La politica filtra obliqua, e prende le sembianze di attentati sugli autobus che irrompono nelle cucine all’ora dei pasti, di carri armati rugginosi lungo la strada per Gerusalemme, di vecchie case arabe dal tetto sfondato e dai muri diroccati là dove finisce un sentiero tra gli sterpi. Ovunque aleggiano i fantasmi che attanagliano Israele: la morte di un giovane soldato in Libano, un anziano muratore palestinese che riconosce la casa dalla quale è stato costretto ad andarsene. Nei Ringraziamenti in fondo al libro Nevo esprime gratitudine verso chi lo ha aiutato a capire l’esperienza della nakba, la «catastrofe», il nome con cui i palestinesi chiamano il Giorno dell’Indipendenza di Israele.
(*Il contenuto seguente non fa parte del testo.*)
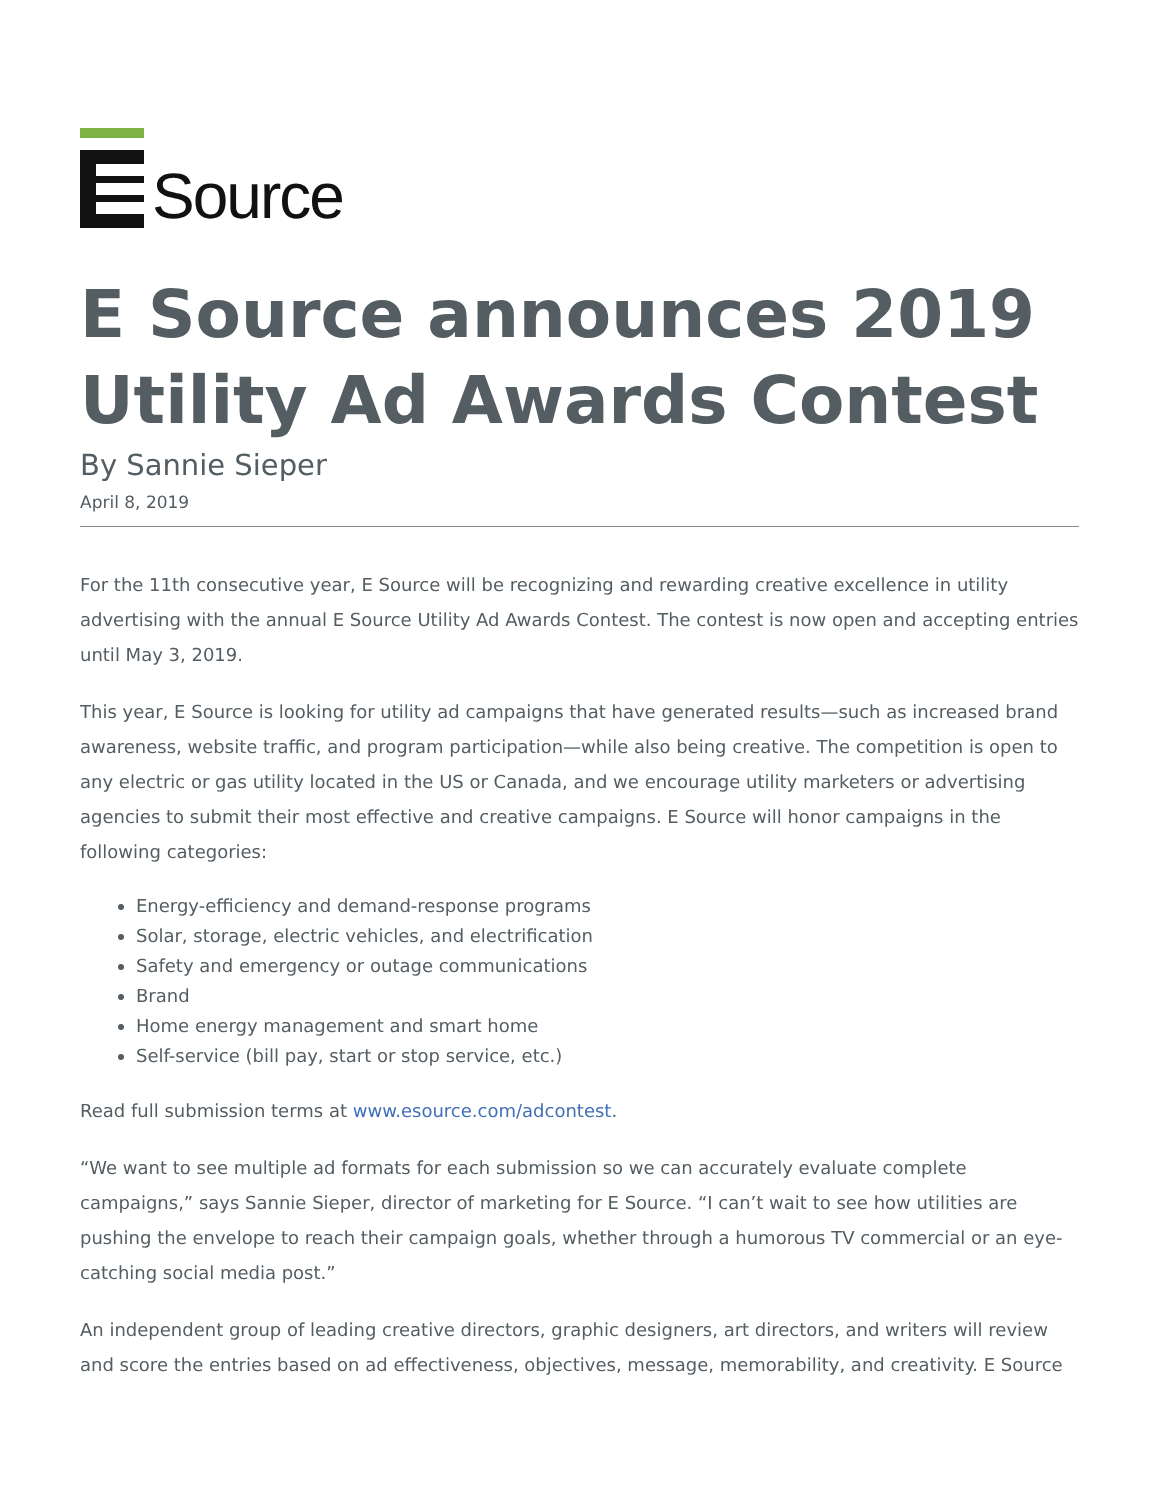Source
E Source announces 2019 Utility Ad Awards Contest
By Sannie Sieper
April 8, 2019
For the 11th consecutive year, E Source will be recognizing and rewarding creative excellence in utility advertising with the annual E Source Utility Ad Awards Contest. The contest is now open and accepting entries until May 3, 2019.
This year, E Source is looking for utility ad campaigns that have generated results—such as increased brand awareness, website traffic, and program participation—while also being creative. The competition is open to any electric or gas utility located in the US or Canada, and we encourage utility marketers or advertising agencies to submit their most effective and creative campaigns. E Source will honor campaigns in the following categories:
Energy-efficiency and demand-response programs
Solar, storage, electric vehicles, and electrification
Safety and emergency or outage communications
Brand
Home energy management and smart home
Self-service (bill pay, start or stop service, etc.)
Read full submission terms at www.esource.com/adcontest.
“We want to see multiple ad formats for each submission so we can accurately evaluate complete campaigns,” says Sannie Sieper, director of marketing for E Source. “I can’t wait to see how utilities are pushing the envelope to reach their campaign goals, whether through a humorous TV commercial or an eye-catching social media post.”
An independent group of leading creative directors, graphic designers, art directors, and writers will review and score the entries based on ad effectiveness, objectives, message, memorability, and creativity. E Source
«Sono passati cinquant’anni ormai, ma l’offesa dentro è ancora bagnata come la terra subito dopo la pioggia» dice Saddiq. Qualche settimana dopo la fine della guerra del Sessantasette tanti hanno cominciato a visitare le vecchie case, «zitti zitti, senza sbandierarlo, caricavano tutta la famiglia sul furgone». Trovavano le loro case in ottimo stato, ma abitate dagli ebrei.
Nevo descrive donne e bambini con grande partecipazione – si fatica a staccarsi da Yotam quando si chiude il libro – e per il disagio di ciascuno trova una voce subito riconoscibile. Ogni personaggio racconta la propria storia e ogni tanto un narratore esterno riannoda i fili, stemperando a volte il tutto in un’ironia sottile. Alla fine di ogni capitolo – di ogni «stanza» – il testo di una canzone imprime un mood diverso alla narrazione. E pure un tempo, un ritmo differente, sicché pare di avere tra le mani ora un romanzo in versi, ora un blues, ora un rap che si protrae per pagine: «Non un angelo, né un cherubino, e nemmeno un soldatino. Alla consegna dei giornali ci pensa un uomo di mezza età, che un lavoro migliore non ce l’ha. Due mesi fa è stato licenziato: ora non fa più l’impiegato, ma meglio questo che essere disoccupato. E gli va bene di uscire di primo mattino, così non deve incontrare nessun vicino». Una lingua e un ritmo per raccontare un paese, ma soprattutto uno stato d’animo in cui il confine tra desiderio e malinconia è labile.